I am not one to share my thoughts or feelings with others. Lately however, I have found myself thinking a lot about the next chapter of my life. With the next chapter looming comes gigantic change, and if you know me well, you know that I fear change tremendously. For as long as I can remember, my life has always been the same. I am not very spontaneous, I do not like surprises and I do not like when I lack control of situations. Up until this point, my life had been like a beautiful day on the beach without a care in the world: perfect. This had always been the case until the one day I was hit with the perfect storm, one that was expected, but one that I could not bare to believe. It was that moment that sucked all of the innocence out of my being and forced me to become an adult at the snap of my fingers.
The past eleven months of my life have been filled with more change than the past eighteen years altogether. As I reflect on this change, I find myself thinking about my father during just about every waking second of the day. I think about the fact that he doesn't know that I am following in his footsteps and spending the next four years at Syracuse University. I think about how he won't be in any of the pictures I will take before prom. I think about how he will not physically be in the audience to hear my name called at graduation. It is scary to realize how much of my persona comes from him.
Although these continuous thoughts shatter my heart, it is important for me to remember all of the poignant times that I did get to spend with my dad doing things we both loved. One recent memory came to my mind that I think perfectly embodies our relationship. It is so important to share these stories so that his memory lives on.

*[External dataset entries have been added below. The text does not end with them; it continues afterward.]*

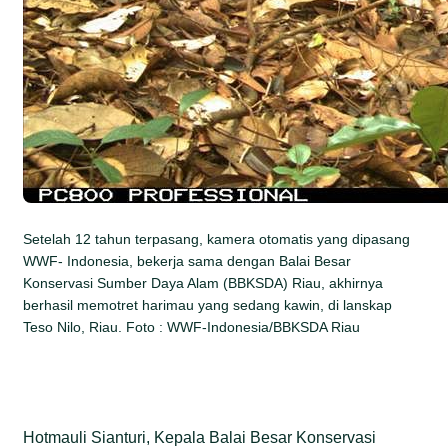
Setelah 12 tahun terpasang, kamera otomatis yang dipasang
WWF- Indonesia, bekerja sama dengan Balai Besar
Konservasi Sumber Daya Alam (BBKSDA) Riau, akhirnya
berhasil memotret harimau yang sedang kawin, di lanskap
Teso Nilo, Riau. Foto : WWF-Indonesia/BBKSDA Riau
Hotmauli Sianturi, Kepala Balai Besar Konservasi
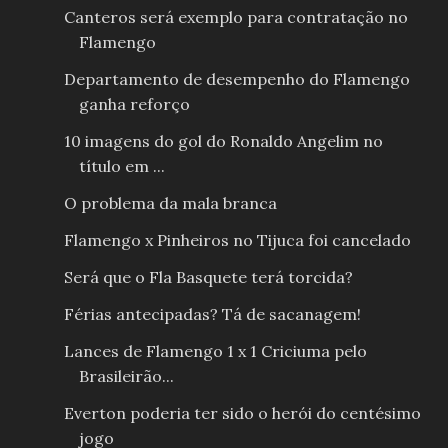
Canteros será exemplo para contratação no
Flamengo
Departamento de desempenho do Flamengo
ganha reforço
10 imagens do gol do Ronaldo Angelim no
título em ...
O problema da mala branca
Flamengo x Pinheiros no Tijuca foi cancelado
Será que o Fla Basquete terá torcida?
Férias antecipadas? Tá de sacanagem!
Lances de Flamengo 1 x 1 Criciuma pelo
Brasileirão...
Everton poderia ter sido o herói do centésimo
jogo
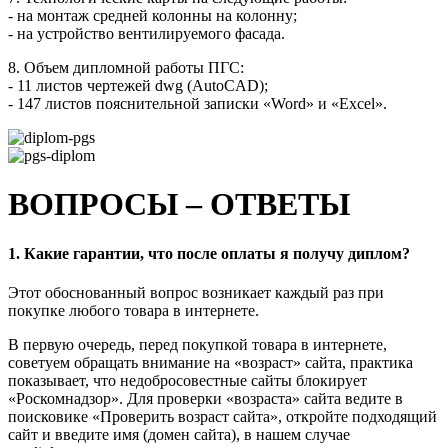
- на монтаж средней колонны на колонну;
- на устройство вентилируемого фасада.
8. Объем дипломной работы ПГС:
- 11 листов чертежей dwg (AutoCAD);
- 147 листов пояснительной записки «Word» и «Exсel».
ВОПРОСЫ – ОТВЕТЫ
1. Какие гарантии, что после оплаты я получу диплом?
Этот обоснованный вопрос возникает каждый раз при
покупке любого товара в интернете.
В первую очередь, перед покупкой товара в интернете,
советуем обращать внимание на «возраст» сайта, практика
показывает, что недобросовестные сайты блокирует
«Роскомнадзор». Для проверки «возраста» сайта ведите в
поисковике «Проверить возраст сайта», откройте подходящий
сайт и введите имя (домен сайта), в нашем случае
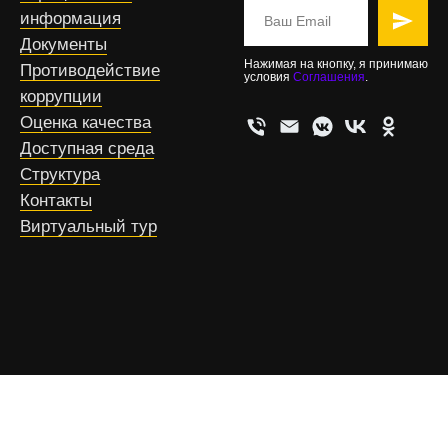
информация
Документы
Нажимая на кнопку, я принимаю
Противодействие
условия
Соглашения
.
коррупции
Оценка качества
Доступная среда
Структура
Контакты
Виртуальный тур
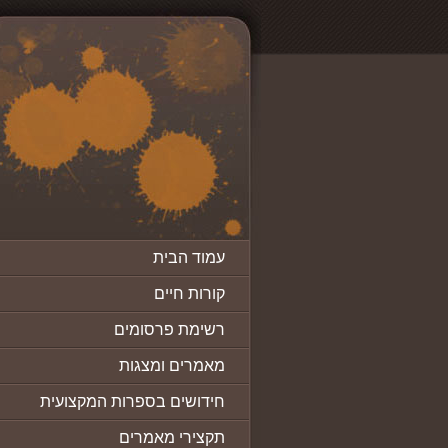
עמוד הבית
קורות חיים
רשימת פרסומים
מאמרים ומצגות
חידושים בספרות המקצועית
תקצירי מאמרים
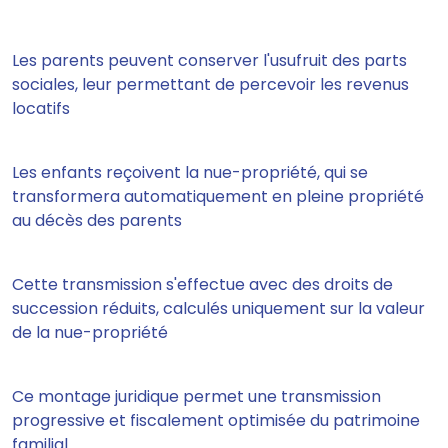
Les parents peuvent conserver l'usufruit des parts
sociales, leur permettant de percevoir les revenus
locatifs
Les enfants reçoivent la nue-propriété, qui se
transformera automatiquement en pleine propriété
au décès des parents
Cette transmission s'effectue avec des droits de
succession réduits, calculés uniquement sur la valeur
de la nue-propriété
Ce montage juridique permet une transmission
progressive et fiscalement optimisée du patrimoine
familial.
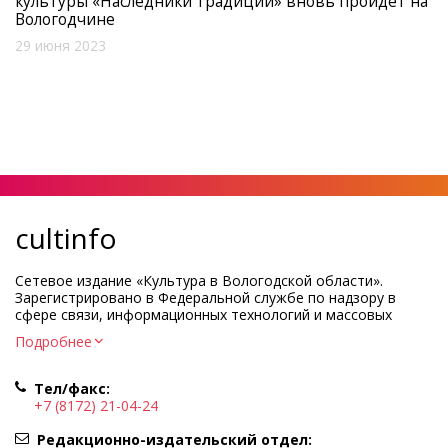
культуры «Наследники традиций» вновь пройдет на
Вологодчине
29 июня 2023
cultinfo
Сетевое издание «Культура в Вологодской области».
Зарегистрировано в Федеральной службе по надзору в
сфере связи, информационных технологий и массовых
коммуникаций.
Подробнее
Регистрационный номер и дата принятия решения о
регистрации: ЭЛ № ФС77-83275 от 19 мая 2022 г.
Тел/факс:
Учредитель КУ ВО «Информационно-аналитический центр
+7 (8172) 21-04-24
культуры»
Адрес учредителя и редакции: 160000, Вологодская обл., г.
Редакционно-издательский отдел:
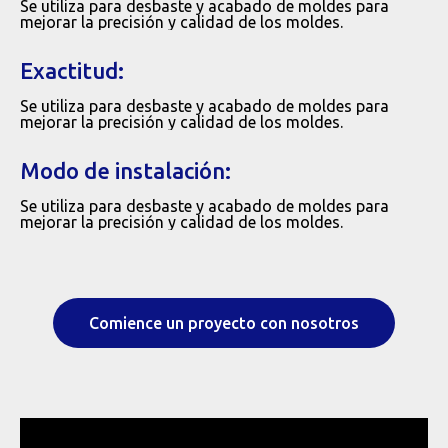
Se utiliza para desbaste y acabado de moldes para
mejorar la precisión y calidad de los moldes.
Exactitud:
Se utiliza para desbaste y acabado de moldes para
mejorar la precisión y calidad de los moldes.
Modo de instalación:
Se utiliza para desbaste y acabado de moldes para
mejorar la precisión y calidad de los moldes.
Comience un proyecto con nosotros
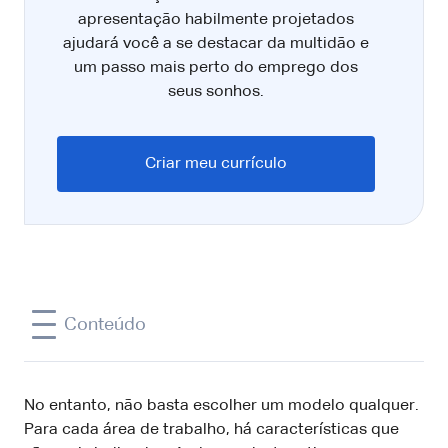
apresentação habilmente projetados
ajudará você a se destacar da multidão e
um passo mais perto do emprego dos
seus sonhos.
Criar meu currículo
Conteúdo
No entanto, não basta escolher um modelo qualquer.
Para cada área de trabalho, há características que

Two summers ago, I was fortunate enough to take a vacation to San Francisco with my parents to celebrate a cousin's wedding. This vacation was one of the last times that my dad and I got the chance to bond, as the fall and winter after, he started to not feel well and that spring came his cancer diagnosis. We left New Jersey on a Thursday and the wedding was on a Saturday. The trip was one of the best experiences I have had with my parents. The time I spent with my dad will forever be cherished.
The day before the wedding, my dad and I decided to go exploring to look for some ice cream. The weather was warm and we were both hungry. My mom went back to the hotel and the two of us embarked on what seemed like a two mile journey around town. Neither of us have any sense of direction whatsoever, so I knew that we would be out for awhile. From the hotel, we made a right to go towards Fisherman's Wharf. I remembered there had been an ice cream stand that way, so it was our best shot. As we started our stroll, there was a huge obstacle in our way: a bird. My biggest fear in the whole world is birds. Those disgusting creatures are such a nuisance to society. My father saw the bird and knew that there was no way that I would walk past it. I knew that if I walked towards it, it would fly away, but that thought scared me. I thought the bird would fly into me or something worse. Therefore, I made us turn around and, according to Google Maps, take the long way to the Wharf.
Well, we couldn't even make it one more block before we ran into not just one bird, but a whole flock of birds. My dad could see the fear that was draped upon my face. However, he was not going to let my fear hinder our walk. Instead of allowing us to turn around, he made me walk up to the birds. He took me by the hand and we walked towards them slowly, one step at a time. I could not believe what he was making me do! As I approached these creatures, they all flew away and I grabbed my dad and he pulled me in close. I was terrified, but it was the closest I had ever gotten to that species. I would never have been able to walk through that flock of birds without him.
At the time, I was extremely angry at my dad for making me do this. Looking back, however, I realize that my dad made me feel like I could do anything. He instilled a sense of confidence in me that no one else has been able to. I would never have known how much a small, stupid event in San Francisco two summers ago would affect me today.
To this day, I am still extremely afraid of birds. My dad was always my guard against them and would always protect me from them. His protection is something that I took for granted and I miss it so much. So, thank you dad for your protection; I would do anything to have it back.